The sounds of the cicadas, the wind gently blowing bells, and the of slurping cold somen are the sounds of summer in Japan. Its texture, modestly firm and smooth, is the noodle’s charm. Soba, udon, and ramen require soup, but somen does well on its own.
Somen is a chameleon of sorts, as it blends beautifully with the food that surrounds it—if you appreciate its texture. It’s often used by French and Italian chefs. Sometimes they substitute it for capellini or use it as a soup ingredient. It finds a special place in rich soups such as pumpkin or mushroom potage.
Stretched and dried, the somen is often longer than the maker is tall.
Somen is carefully stretched by hand. The masters of this art know how to pay attention to the humidity and temperature and make adjustments to their noodles.

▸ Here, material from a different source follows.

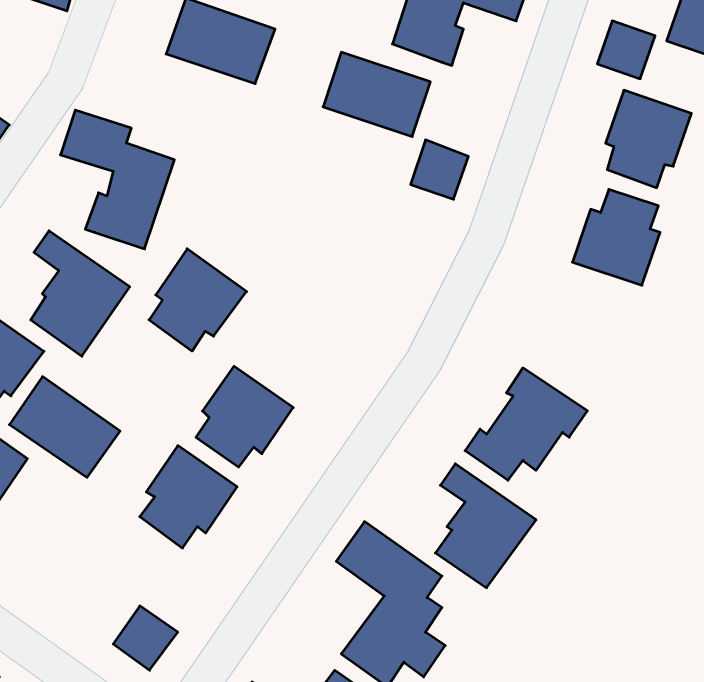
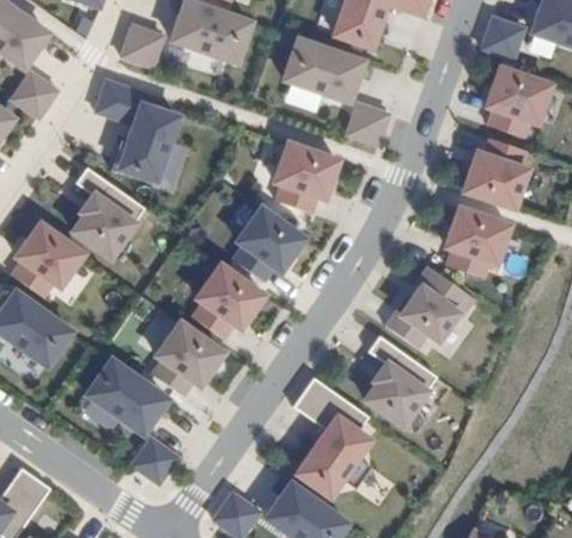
building: none -> [121,26,163,68]
building: none -> [274,143,337,213]
building: [149,249,247,351] -> [233,207,303,280]
building: none -> [445,207,508,277]
building: [9,377,120,477] -> [88,360,167,432]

Nagasaki’s Minami-Shimabara City produces some of Japan’s favorite somen. Water determines the noodle’s texture more than anything, and the city’s subterranean river from Mt Unzen is the secret to the area’s tasty somen. Different locations along the river give the noodle different qualities. Minami-Shimabara’s specialty is an al dente noodle, so the somen maintains its firmness in both hot and cold soups. Maybe it’s time you explore your original recipe for somen.
Stretching the noodles carefully, the somen masters’ craft is seen in uniform noodles, and it’s a sight to behold. This is Shimabara-Tenobe Somen, which is made for the French market and comes in a distinctive blue package.